## Source data
· · · ·

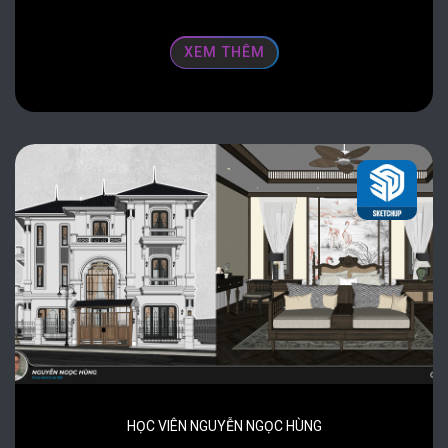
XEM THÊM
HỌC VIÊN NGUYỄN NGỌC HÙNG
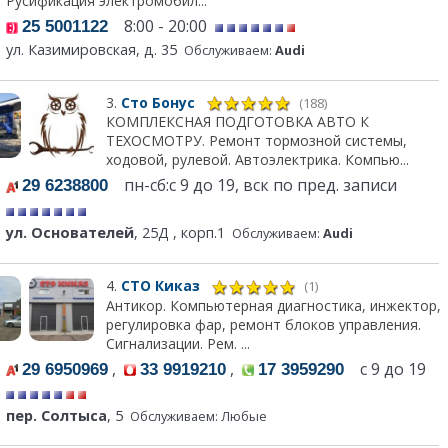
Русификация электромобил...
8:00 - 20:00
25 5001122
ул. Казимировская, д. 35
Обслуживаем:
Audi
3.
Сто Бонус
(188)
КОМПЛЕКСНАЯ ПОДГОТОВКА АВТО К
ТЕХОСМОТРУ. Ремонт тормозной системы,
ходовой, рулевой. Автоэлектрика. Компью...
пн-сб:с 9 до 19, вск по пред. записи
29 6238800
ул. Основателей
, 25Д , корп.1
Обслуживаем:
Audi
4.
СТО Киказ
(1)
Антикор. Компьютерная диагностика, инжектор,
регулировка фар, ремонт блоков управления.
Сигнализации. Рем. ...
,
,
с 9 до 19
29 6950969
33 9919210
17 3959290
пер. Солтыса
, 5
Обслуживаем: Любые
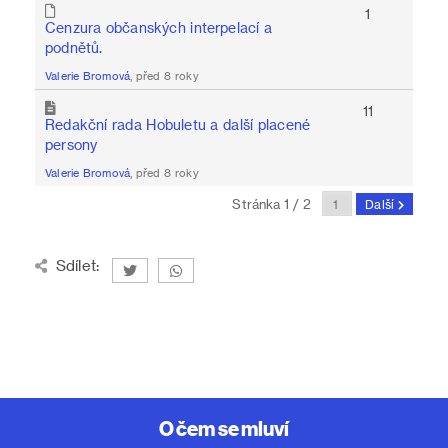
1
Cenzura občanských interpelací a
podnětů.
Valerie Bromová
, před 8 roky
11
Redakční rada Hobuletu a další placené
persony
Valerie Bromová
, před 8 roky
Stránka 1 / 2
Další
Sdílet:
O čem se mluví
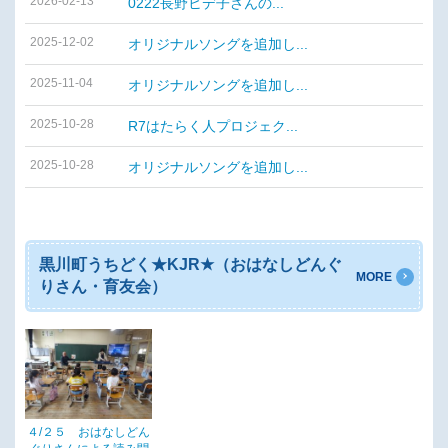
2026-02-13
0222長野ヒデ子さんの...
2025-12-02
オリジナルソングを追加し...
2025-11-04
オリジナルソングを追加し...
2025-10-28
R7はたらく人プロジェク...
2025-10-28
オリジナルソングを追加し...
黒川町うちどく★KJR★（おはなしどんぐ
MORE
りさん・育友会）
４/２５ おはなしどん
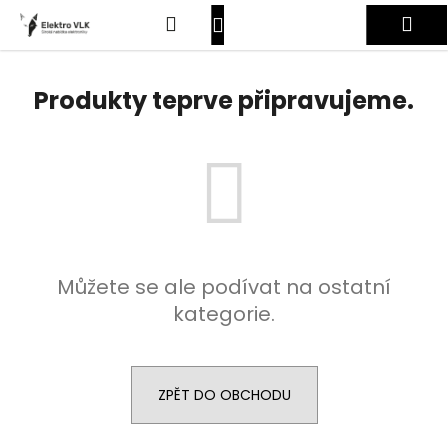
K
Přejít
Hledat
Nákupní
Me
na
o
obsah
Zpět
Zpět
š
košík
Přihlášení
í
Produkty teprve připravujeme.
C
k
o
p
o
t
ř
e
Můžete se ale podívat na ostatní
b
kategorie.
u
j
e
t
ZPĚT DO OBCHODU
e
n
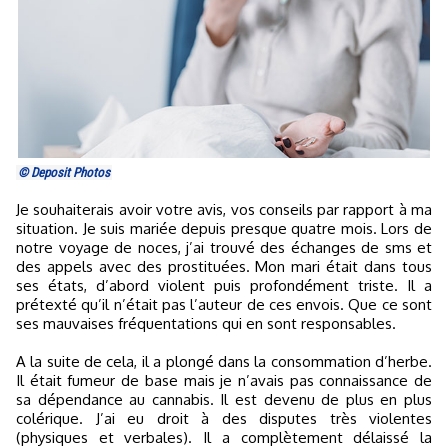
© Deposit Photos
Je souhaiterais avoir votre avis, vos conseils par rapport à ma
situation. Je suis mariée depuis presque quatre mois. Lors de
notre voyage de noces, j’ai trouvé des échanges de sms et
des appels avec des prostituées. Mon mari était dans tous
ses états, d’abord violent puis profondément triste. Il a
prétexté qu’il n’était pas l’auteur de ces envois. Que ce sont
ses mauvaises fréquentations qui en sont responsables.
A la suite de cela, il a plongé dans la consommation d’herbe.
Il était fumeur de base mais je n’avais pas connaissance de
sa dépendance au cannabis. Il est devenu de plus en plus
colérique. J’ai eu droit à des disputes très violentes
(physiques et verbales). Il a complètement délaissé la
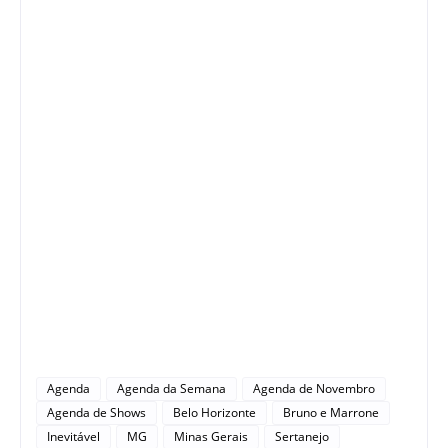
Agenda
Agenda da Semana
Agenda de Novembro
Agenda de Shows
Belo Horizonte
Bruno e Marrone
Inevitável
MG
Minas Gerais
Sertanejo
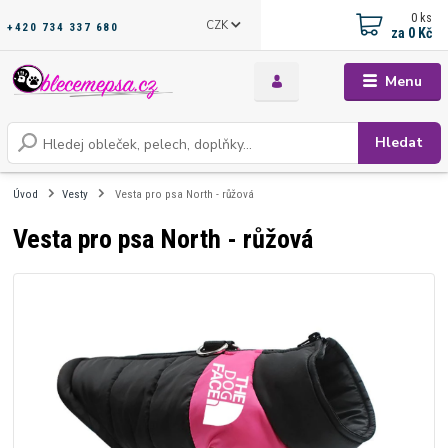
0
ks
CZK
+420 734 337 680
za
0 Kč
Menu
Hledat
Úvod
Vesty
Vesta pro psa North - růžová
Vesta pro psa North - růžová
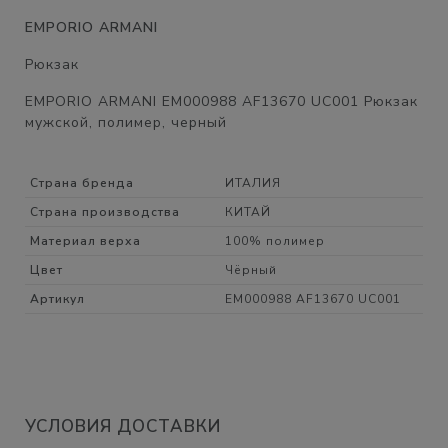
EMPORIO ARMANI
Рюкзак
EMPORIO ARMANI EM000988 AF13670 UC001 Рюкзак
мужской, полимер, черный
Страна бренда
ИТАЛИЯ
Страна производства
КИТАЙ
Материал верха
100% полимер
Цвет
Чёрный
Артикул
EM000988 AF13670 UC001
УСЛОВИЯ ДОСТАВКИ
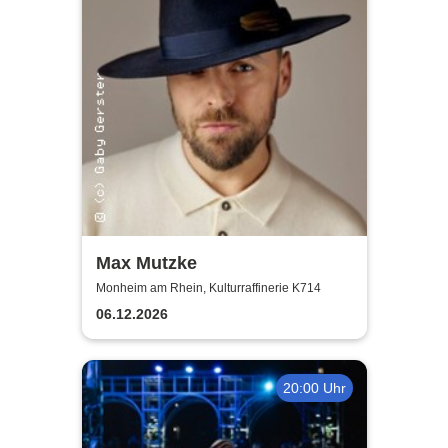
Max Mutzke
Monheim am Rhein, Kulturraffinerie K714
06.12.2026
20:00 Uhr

· · · ·

## Task to carry out
Go through the material line by line, tally each line containing "Agenda", and give the total only.

## Task solution
4